• **QUESTIONS TO ANSWER**:
1. Answer these questions from the text on crypto hacks.
(a) According to the DefiLlama data, how many crypto-related hacks have occurred over the past 10 years?
(b) According to GSR, how much has been stolen from DeFi protocols in the past 60 days?
(c) About how much restaked Ether was drained from the Kelp DAO-related bridge?
2. From the text on crypto hacks, extract the stretch from "Private key compromises are" through "attacks targeting wallets.".

• **TEXT**:
---

How much crypto has been stolen over the past decade?

Data from DefiLlama shows more than $17 billion has been stolen across 518 crypto-related hacks over the past 10 years. This highlights the scale of security challenges facing the industry.

What is the biggest cause of crypto hacks today?

Private key compromises are now a leading cause of losses. These include brute-force attacks (22.3%), unknown key compromise methods (18.2%), and phishing attacks targeting wallets.

Why are private key attacks becoming more common?

Attackers are shifting away from smart contract bugs toward easier targets like wallets and user credentials. This is because protocol security has improved, making human and operational weaknesses more attractive.

What is a private key compromise in crypto?

A private key compromise happens when an attacker gains access to the secret key controlling a wallet. Once obtained, they can transfer funds without needing to hack the blockchain itself.

How much has been lost in DeFi recently?

According to GSR, more than $600 million has been stolen from DeFi protocols in the past 60 days. Major incidents include bridge and exchange exploits.

What was the recent Kelp DAO exploit?

A recent attack drained around $290 million in restaked Ether from a Kelp DAO-related bridge. This is one of the largest crypto hacks in 2026 so far.

Are smart contract audits still effective?

Audits remain important, but they are no longer enough on their own. Attackers are increasingly targeting infrastructure, signing systems, and users instead of code vulnerabilities.

How are AI and malware changing crypto hacking?

Advances in AI and malware are making phishing and social engineering attacks easier to scale. This lowers the barrier to entry, allowing more attackers to target crypto users.

Crypto hacks top $17B as key theft rises

Written by Mahathir BayenaPublished Apr. 22 2026Last Updated Apr. 22 2026

Data from DefiLlama shows hackers have stolen more than $17 billion across 518 crypto-related incidents over the past decade, with private key compromises emerging as a major driver.

---

• **PROVIDED MATERIAL**:
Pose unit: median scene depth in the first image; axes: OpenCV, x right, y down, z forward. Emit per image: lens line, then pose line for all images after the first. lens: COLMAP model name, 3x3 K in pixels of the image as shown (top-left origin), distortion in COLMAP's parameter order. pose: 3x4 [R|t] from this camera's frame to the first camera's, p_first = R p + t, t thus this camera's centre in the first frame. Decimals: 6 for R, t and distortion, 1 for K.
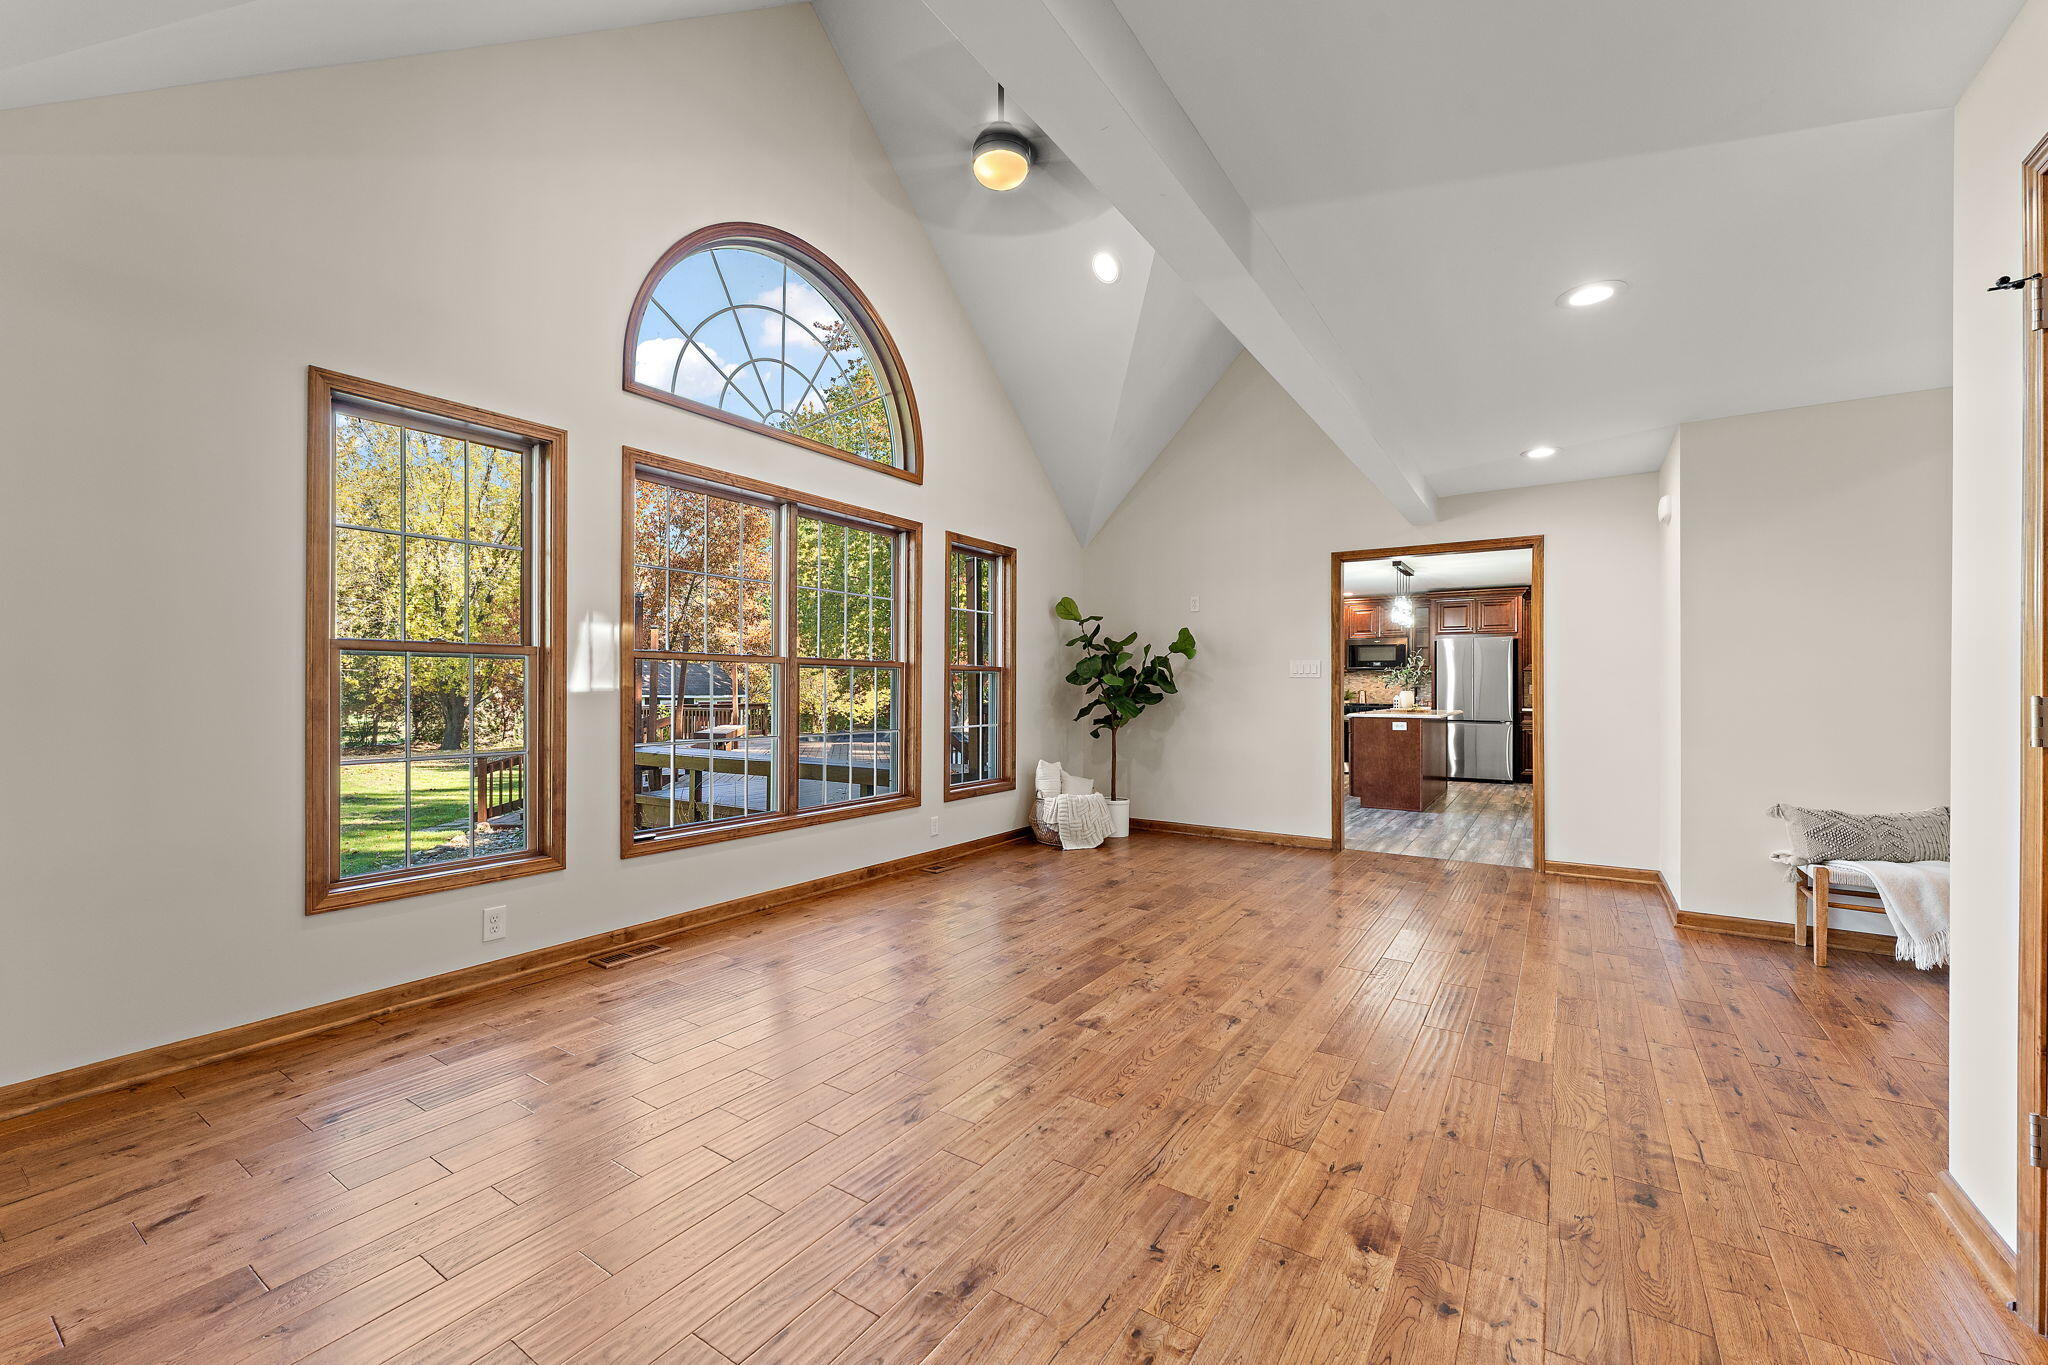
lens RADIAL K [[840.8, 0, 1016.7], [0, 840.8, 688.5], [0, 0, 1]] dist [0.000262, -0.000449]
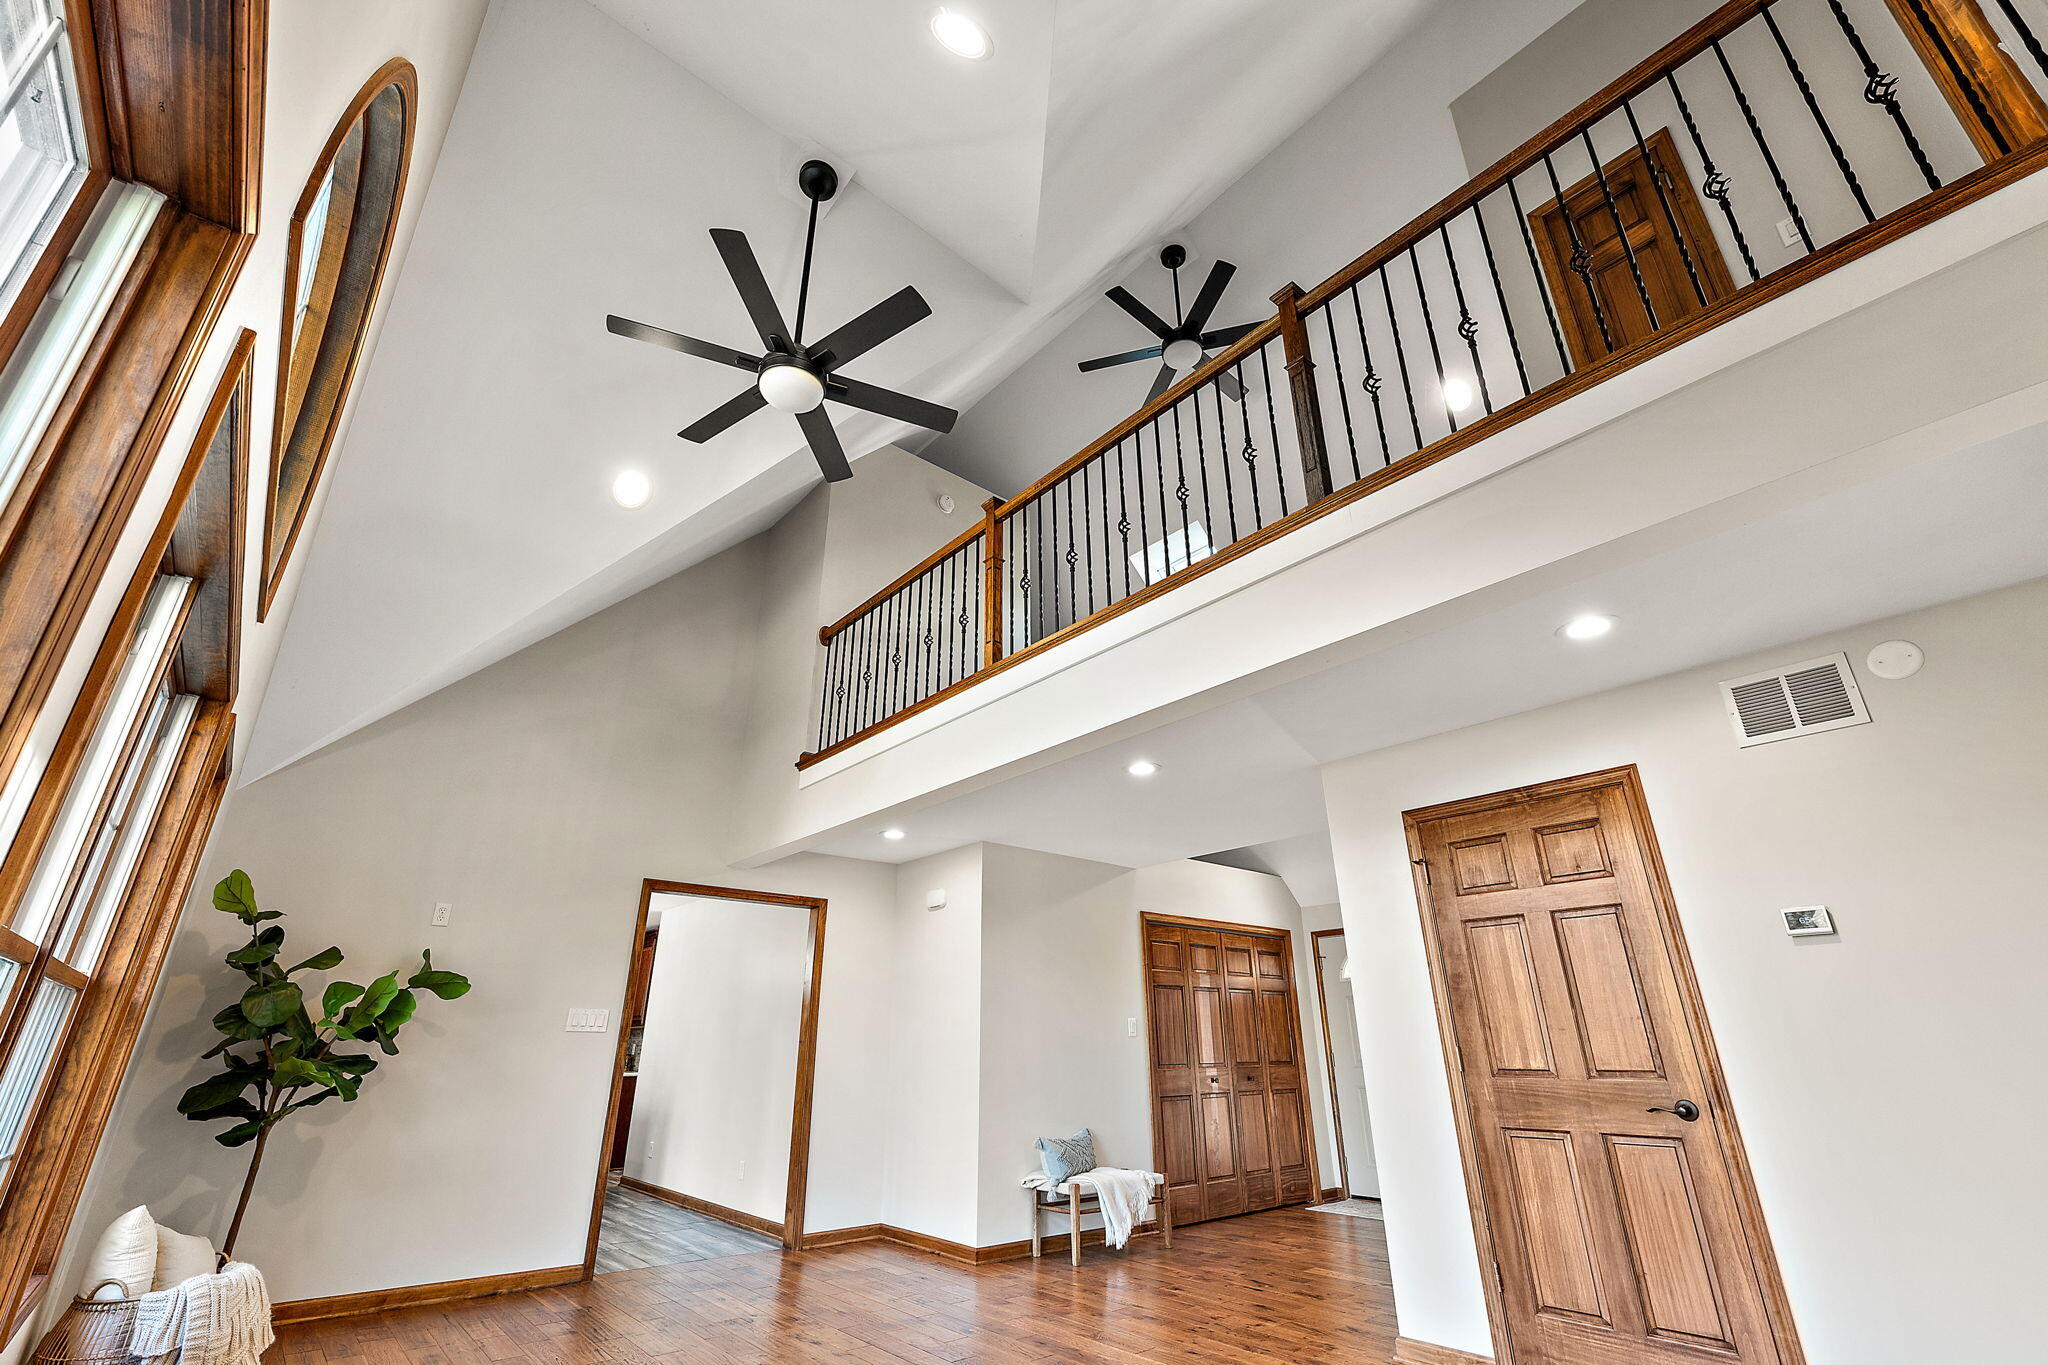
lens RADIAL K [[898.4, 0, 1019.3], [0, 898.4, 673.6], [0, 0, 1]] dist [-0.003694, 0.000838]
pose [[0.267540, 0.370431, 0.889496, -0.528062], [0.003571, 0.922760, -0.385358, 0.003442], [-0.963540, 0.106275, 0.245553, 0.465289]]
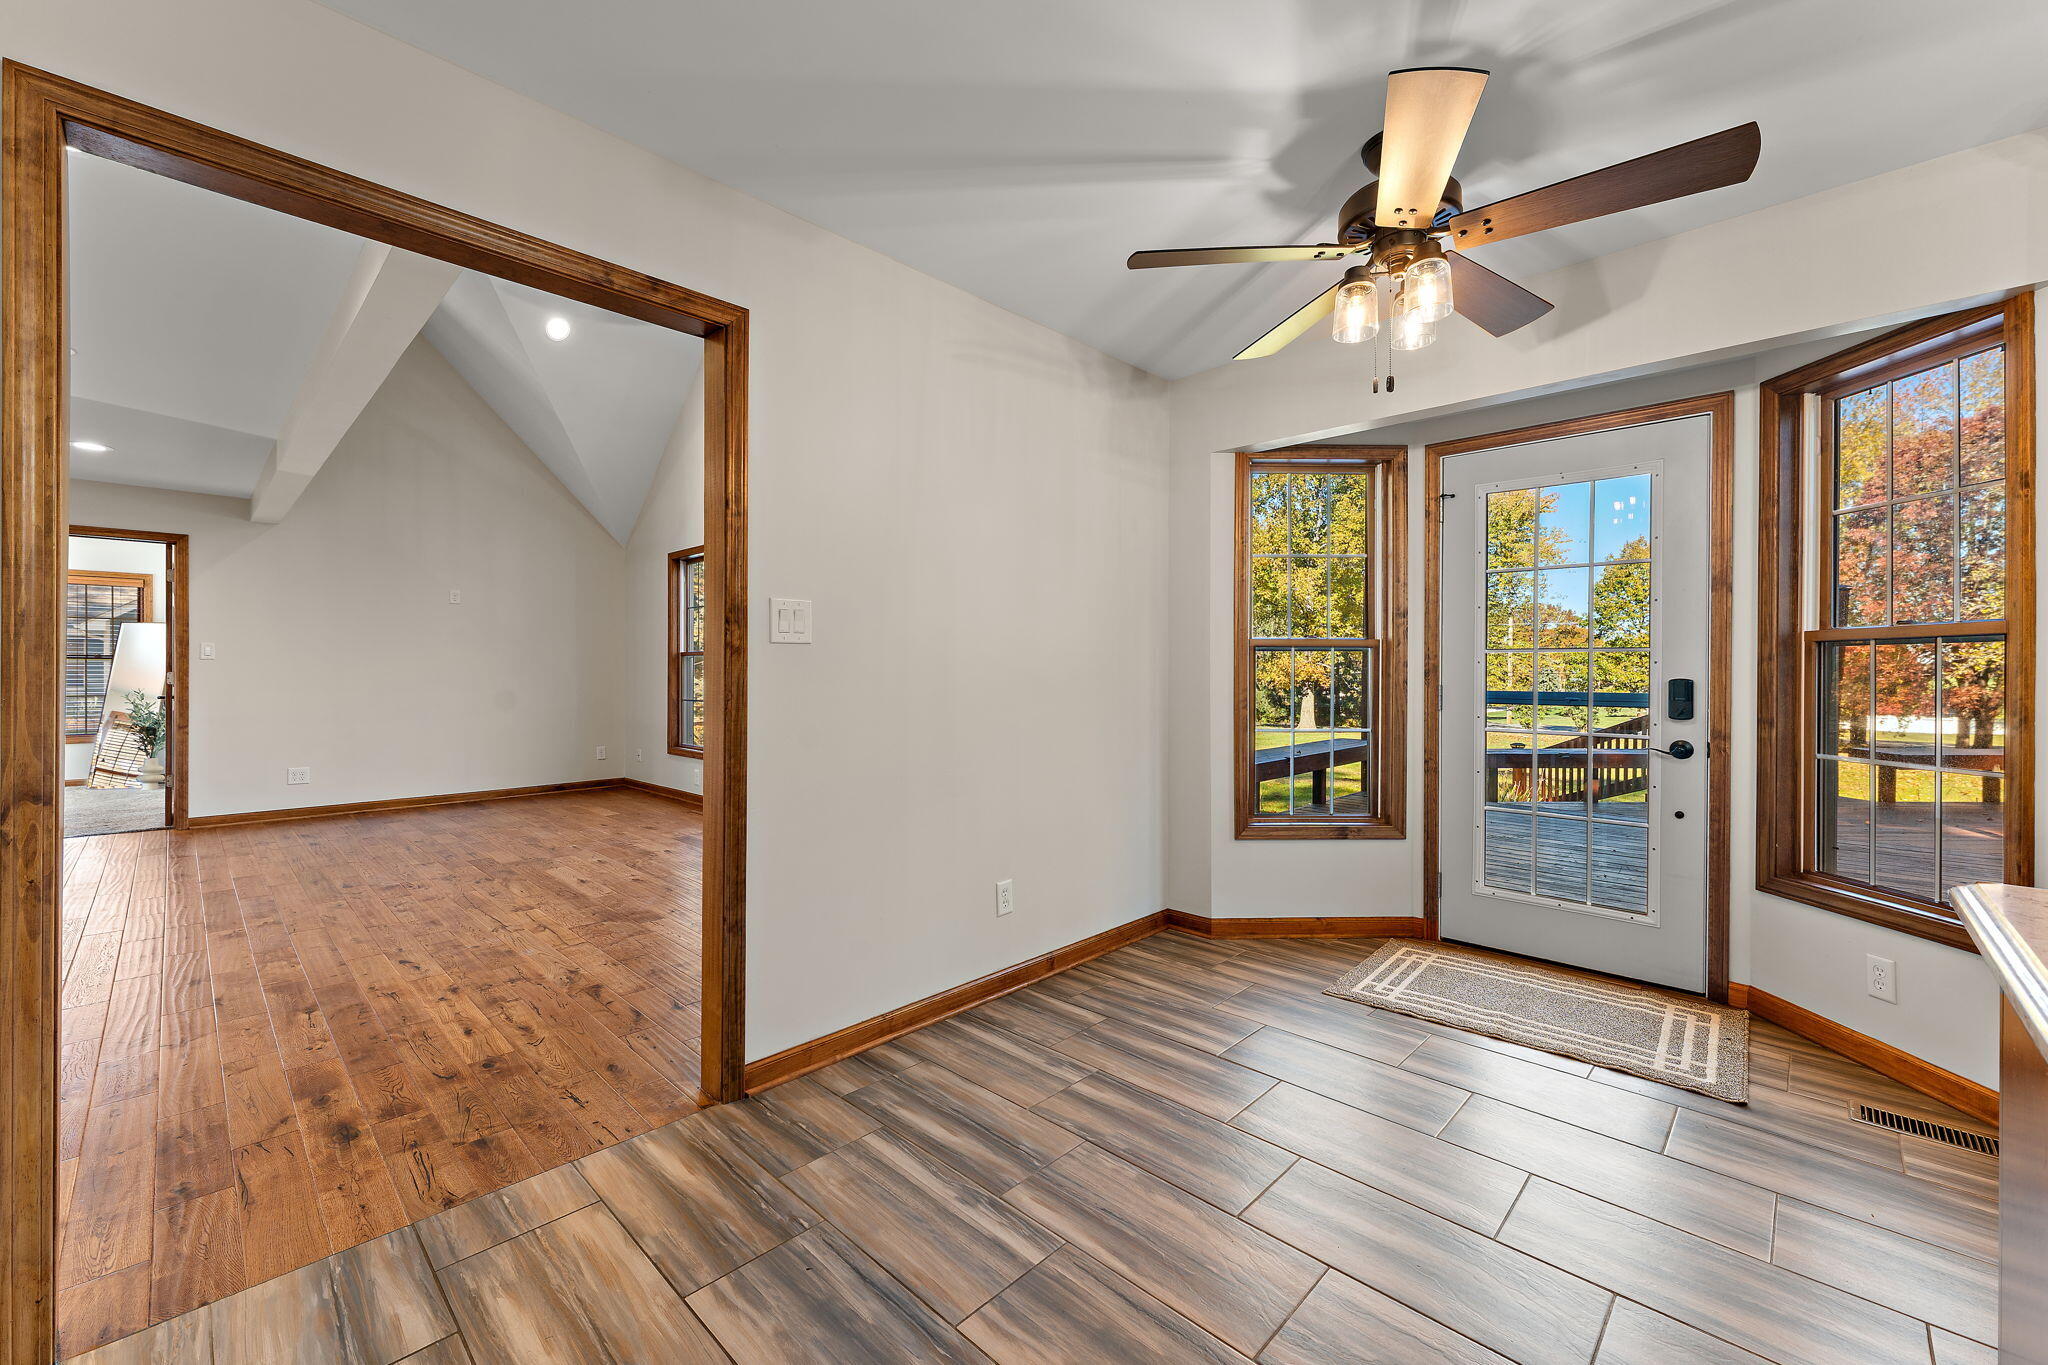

---

• **ANSWERS FOR THE TASKS**:
1.
(a) 518
(b) More than $600 million
(c) Around $290 million

2.
Private key compromises are now a leading cause of losses. These include brute-force attacks (22.3%), unknown key compromise methods (18.2%), and phishing attacks targeting wallets.